Activités →
(1) Répondez aux questions suivantes sur le texte consacré à Bach à quinze ans.
(a) À quelle date le lycée d'Ohrdruf raie-t-il Jean-Sébastien Bach du registre des élèves ?
(b) En combien de temps Bach réussit-il son voyage à pied de 340 km ?
(c) De quel genre de musique Lunebourg était-elle considérée comme un centre ?
(2) Résumez en deux phrases le texte consacré à Bach à quinze ans.
(3) Donnez la suite du texte consacré à Bach à quinze ans, en reprenant après sa dernière phrase.

Bloc de texte →
• • • • • • •

• JEAN SEBASTIEN BACH A QUINZE ANS

    C' est le 15 mars 1700 que le lycée d'Ohrdruf raie Jean-Sébastien Bach du registre des élèves de Secunda, la seconde (ils se trouvent à court d'hébergement).

    Il fête son quinzième anniversaire en compagnie de Georg Erdmann avec qui il entretiendra une très longue amitié car il lui a écrit trente ans plus tard une lettre importante.

    Ainsi Jean-Sébastien allait faire un voyage à pieds de 340 kms sur des routes qui n'étaient pas sûres car à cette époque un dixième de la population allemande n'avait plus de domicile (on se trouve à 50 ans de la fin de la guerre de Trente Ans).  Des milliers de rôdeurs étaient continuellement sur le chemin : des mendiants, des vagabonds, des déserteurs, des pèlerins, messagers, colporteurs, commerçants juifs, bohémiens, prostituées, acrobates, dompteurs, chanteurs, prestidigitateurs, chaudronniers, truands ou bandits de grand chemin et aussi bien sûr des voyageurs.

    Il réussit à faire ce voyage en trois semaines donc à un rythme de vingt kilomètres par jour.

    Sébastien eut une santé de fer toute sa vie et ne fut jamais malade.

    lLunebourg  dominée par l'église qui existe toujours, était considérée comme un centre de musique chorale protestante.

    A l'époque une abbaye bénédictine habitées par des moines luthériens se dressait en ces lieux mais aujourd'hui elle n'existe plus.  Beaucoup de bâtiments d'époque ont disparu.

• • • • • • •

Matériel fourni →
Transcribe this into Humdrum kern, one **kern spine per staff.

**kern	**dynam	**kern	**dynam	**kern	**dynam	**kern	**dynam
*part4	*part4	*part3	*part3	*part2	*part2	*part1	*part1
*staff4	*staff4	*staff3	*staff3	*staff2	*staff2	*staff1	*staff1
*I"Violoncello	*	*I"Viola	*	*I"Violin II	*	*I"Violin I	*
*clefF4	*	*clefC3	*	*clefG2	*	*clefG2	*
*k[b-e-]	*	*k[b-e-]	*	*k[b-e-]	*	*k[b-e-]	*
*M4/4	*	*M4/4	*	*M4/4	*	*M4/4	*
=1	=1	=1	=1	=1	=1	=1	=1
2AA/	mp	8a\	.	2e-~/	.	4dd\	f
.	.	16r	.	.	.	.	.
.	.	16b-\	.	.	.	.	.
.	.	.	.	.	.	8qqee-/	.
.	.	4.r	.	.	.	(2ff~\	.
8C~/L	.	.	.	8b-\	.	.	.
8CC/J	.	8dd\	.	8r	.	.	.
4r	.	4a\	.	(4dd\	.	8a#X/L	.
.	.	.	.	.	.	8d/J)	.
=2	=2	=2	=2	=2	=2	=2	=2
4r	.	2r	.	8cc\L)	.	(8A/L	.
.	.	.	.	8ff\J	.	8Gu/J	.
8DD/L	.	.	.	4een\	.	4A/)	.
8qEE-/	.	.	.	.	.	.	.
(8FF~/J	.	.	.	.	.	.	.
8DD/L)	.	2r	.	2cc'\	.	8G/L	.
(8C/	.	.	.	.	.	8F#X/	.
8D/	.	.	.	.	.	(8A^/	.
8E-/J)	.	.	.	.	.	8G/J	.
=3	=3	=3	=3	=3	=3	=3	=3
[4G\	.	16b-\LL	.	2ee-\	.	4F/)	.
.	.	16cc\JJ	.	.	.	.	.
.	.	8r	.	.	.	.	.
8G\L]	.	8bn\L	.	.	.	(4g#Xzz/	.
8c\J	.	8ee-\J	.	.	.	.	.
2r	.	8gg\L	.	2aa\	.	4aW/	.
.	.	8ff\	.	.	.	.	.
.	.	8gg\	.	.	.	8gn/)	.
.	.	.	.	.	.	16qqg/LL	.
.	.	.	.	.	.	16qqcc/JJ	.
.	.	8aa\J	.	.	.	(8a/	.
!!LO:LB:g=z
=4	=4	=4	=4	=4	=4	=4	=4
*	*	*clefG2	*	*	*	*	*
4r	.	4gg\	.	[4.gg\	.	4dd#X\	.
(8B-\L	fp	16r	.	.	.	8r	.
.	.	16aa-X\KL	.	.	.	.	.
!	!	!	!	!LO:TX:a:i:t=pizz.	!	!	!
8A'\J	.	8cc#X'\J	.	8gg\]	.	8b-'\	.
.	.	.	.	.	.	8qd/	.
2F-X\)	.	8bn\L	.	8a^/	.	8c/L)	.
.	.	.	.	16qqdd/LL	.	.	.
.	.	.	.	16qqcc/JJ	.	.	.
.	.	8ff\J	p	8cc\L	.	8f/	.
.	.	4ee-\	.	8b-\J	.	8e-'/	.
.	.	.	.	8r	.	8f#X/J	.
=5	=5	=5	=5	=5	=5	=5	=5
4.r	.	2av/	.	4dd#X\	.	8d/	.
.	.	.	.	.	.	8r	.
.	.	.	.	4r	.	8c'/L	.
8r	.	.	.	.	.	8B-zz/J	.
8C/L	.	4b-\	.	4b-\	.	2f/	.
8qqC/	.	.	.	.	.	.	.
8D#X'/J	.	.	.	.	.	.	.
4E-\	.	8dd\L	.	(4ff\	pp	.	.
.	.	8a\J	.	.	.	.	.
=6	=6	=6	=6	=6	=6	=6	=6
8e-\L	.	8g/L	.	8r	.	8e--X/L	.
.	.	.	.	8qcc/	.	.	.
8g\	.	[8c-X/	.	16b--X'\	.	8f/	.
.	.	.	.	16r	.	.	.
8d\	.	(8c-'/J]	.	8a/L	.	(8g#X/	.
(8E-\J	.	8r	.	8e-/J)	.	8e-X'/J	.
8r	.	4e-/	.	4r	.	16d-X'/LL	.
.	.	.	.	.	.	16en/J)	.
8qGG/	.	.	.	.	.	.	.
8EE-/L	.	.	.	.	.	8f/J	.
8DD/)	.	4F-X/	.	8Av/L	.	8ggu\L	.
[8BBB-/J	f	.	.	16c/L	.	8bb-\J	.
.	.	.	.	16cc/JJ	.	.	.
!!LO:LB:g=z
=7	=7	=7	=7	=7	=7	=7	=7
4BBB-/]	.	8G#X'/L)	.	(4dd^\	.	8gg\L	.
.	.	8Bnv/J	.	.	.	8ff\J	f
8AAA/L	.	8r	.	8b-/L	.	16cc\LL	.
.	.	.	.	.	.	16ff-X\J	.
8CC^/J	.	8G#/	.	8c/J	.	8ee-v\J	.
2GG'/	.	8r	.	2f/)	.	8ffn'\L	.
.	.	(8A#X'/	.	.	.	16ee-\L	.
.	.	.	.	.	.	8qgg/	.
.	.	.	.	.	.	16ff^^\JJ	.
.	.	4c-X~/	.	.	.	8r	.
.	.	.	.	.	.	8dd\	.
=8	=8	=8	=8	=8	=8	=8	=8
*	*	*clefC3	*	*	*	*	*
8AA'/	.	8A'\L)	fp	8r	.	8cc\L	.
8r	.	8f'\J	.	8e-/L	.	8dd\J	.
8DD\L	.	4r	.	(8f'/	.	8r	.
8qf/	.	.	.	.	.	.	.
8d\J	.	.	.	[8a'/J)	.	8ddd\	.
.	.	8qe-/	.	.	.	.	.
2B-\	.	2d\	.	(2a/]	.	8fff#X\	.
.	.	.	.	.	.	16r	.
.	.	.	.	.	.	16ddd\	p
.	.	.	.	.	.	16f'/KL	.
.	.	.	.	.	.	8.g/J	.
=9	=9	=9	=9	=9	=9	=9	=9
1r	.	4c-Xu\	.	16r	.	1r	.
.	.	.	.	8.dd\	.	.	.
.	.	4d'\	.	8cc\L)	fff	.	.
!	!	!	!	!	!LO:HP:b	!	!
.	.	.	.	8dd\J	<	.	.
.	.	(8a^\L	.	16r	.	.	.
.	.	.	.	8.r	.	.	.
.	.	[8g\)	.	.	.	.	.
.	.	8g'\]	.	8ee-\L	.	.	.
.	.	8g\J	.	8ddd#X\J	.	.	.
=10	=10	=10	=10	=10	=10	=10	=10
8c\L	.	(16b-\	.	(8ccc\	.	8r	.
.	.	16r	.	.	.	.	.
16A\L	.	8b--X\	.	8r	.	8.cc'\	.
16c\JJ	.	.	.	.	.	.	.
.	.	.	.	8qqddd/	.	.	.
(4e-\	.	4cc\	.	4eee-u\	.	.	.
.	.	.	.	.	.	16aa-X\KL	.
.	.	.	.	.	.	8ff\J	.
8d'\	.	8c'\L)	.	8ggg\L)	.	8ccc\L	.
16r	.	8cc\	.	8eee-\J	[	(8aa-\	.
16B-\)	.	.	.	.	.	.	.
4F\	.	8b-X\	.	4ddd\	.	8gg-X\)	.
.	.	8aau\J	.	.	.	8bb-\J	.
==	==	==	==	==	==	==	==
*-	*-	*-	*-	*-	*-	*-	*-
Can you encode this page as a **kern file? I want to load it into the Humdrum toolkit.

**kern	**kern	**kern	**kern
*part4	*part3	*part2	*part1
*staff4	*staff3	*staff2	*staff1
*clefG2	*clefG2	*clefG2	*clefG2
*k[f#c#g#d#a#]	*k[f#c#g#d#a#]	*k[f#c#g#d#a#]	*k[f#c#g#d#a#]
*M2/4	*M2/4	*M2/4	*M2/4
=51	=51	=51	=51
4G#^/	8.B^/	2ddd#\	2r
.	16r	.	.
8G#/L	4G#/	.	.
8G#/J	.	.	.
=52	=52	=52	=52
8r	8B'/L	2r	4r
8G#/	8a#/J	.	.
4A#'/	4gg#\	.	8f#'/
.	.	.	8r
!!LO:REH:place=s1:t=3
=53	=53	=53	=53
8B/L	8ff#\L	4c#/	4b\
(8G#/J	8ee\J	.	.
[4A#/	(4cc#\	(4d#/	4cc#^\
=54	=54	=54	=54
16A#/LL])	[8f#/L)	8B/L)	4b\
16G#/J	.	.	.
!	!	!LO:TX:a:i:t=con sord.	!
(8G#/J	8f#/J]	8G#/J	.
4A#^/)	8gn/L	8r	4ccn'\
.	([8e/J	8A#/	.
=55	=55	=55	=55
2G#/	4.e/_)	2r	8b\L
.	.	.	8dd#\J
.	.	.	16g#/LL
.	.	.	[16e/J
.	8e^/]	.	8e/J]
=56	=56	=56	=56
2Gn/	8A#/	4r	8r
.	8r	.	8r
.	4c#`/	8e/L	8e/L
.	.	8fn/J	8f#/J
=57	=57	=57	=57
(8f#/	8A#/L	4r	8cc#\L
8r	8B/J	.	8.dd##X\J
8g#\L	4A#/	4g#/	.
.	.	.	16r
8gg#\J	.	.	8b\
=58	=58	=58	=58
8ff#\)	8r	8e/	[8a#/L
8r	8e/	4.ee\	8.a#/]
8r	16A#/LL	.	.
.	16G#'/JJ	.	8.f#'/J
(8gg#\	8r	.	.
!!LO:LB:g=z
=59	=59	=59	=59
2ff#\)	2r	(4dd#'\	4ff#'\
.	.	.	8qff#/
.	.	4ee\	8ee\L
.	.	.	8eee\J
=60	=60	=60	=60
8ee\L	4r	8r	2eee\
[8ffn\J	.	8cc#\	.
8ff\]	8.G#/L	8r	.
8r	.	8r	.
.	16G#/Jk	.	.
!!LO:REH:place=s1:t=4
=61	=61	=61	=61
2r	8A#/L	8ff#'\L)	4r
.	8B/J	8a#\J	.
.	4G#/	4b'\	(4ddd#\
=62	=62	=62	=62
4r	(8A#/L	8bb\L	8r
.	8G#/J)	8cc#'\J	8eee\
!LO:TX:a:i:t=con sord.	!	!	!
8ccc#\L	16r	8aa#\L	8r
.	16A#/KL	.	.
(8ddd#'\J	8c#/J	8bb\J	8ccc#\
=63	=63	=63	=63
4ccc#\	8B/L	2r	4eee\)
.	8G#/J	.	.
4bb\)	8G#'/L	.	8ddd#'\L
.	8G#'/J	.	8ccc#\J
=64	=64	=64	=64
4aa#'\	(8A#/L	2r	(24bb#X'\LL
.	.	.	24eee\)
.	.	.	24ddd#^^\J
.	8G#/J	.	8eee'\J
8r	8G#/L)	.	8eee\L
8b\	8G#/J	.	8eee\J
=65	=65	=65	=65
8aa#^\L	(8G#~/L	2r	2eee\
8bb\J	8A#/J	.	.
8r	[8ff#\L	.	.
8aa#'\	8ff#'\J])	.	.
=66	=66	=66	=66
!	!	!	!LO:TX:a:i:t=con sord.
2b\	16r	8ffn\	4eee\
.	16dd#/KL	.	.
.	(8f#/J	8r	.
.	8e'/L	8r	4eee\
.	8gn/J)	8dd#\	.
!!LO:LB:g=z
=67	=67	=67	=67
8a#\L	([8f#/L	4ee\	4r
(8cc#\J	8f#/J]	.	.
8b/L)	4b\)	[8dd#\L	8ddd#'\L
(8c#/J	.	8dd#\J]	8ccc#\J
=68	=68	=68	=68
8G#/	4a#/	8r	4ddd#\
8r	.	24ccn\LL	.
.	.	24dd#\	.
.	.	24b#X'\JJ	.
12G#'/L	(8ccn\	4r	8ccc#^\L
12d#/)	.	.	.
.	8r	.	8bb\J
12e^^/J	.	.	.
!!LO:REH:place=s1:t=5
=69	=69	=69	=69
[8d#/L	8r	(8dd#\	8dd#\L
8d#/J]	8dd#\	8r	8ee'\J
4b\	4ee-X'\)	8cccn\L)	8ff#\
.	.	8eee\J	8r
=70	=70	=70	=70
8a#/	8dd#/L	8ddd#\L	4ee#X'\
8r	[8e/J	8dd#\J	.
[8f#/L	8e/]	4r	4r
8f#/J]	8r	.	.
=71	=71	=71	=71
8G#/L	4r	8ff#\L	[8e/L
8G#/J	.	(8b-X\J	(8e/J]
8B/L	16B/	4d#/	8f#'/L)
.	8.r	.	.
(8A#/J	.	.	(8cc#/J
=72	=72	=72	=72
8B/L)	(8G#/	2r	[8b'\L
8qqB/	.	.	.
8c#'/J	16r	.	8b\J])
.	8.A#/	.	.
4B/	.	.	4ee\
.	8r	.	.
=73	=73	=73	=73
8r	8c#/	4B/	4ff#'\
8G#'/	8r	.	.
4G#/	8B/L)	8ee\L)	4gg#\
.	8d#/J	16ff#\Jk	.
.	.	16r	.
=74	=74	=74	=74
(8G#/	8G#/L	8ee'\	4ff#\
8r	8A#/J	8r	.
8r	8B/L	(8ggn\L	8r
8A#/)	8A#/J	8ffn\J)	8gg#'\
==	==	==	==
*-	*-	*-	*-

• • • • • • •

Réponses par point →
(1)
(a) Le 15 mars 1700.
(b) En trois semaines.
(c) De la musique chorale protestante.

(2) Rayé le 15 mars 1700 du registre du lycée d'Ohrdruf, Jean-Sébastien Bach fête ses quinze ans avec Georg Erdmann, puis parcourt à pied 340 km en trois semaines sur des routes peu sûres. Lunebourg, dominée par une église qui existe toujours, était alors considérée comme un centre de musique chorale protestante.

(3)
    Lüneburg en 1740

     

    Johan Sebastian Bach Platz

    L'église St Michaël

     

    Pour les dimanches et jours de fête la "Michaeliskirche" disposait d'un Chorus Symphoniacus, un choeur élargi qui exécutait des cantates avec accompagnement orchestral.  Pour le service religieux du matin et du soir, le choeur était composé de douze chanteurs et de trois jeunes instrumentistes.  Les jeunes boursiers comme Bach recevait le gîte et le couvert, le bois de chauffage et les bougies plus encore un thaler tous les deux mois. Avec son bagage d'Ohrdruf Sébastien s'en sortait sans aucune peine au niveau des études classiques de l'époque qui comprenaient du latin, du grec, des éléments de l'hébreu, la religion, de la rhétorique et des introductions à la philosophie et l'art poétique : en fait il allait préparer son baccalauréat classique et on peut comparer ses études aux gréco-latines.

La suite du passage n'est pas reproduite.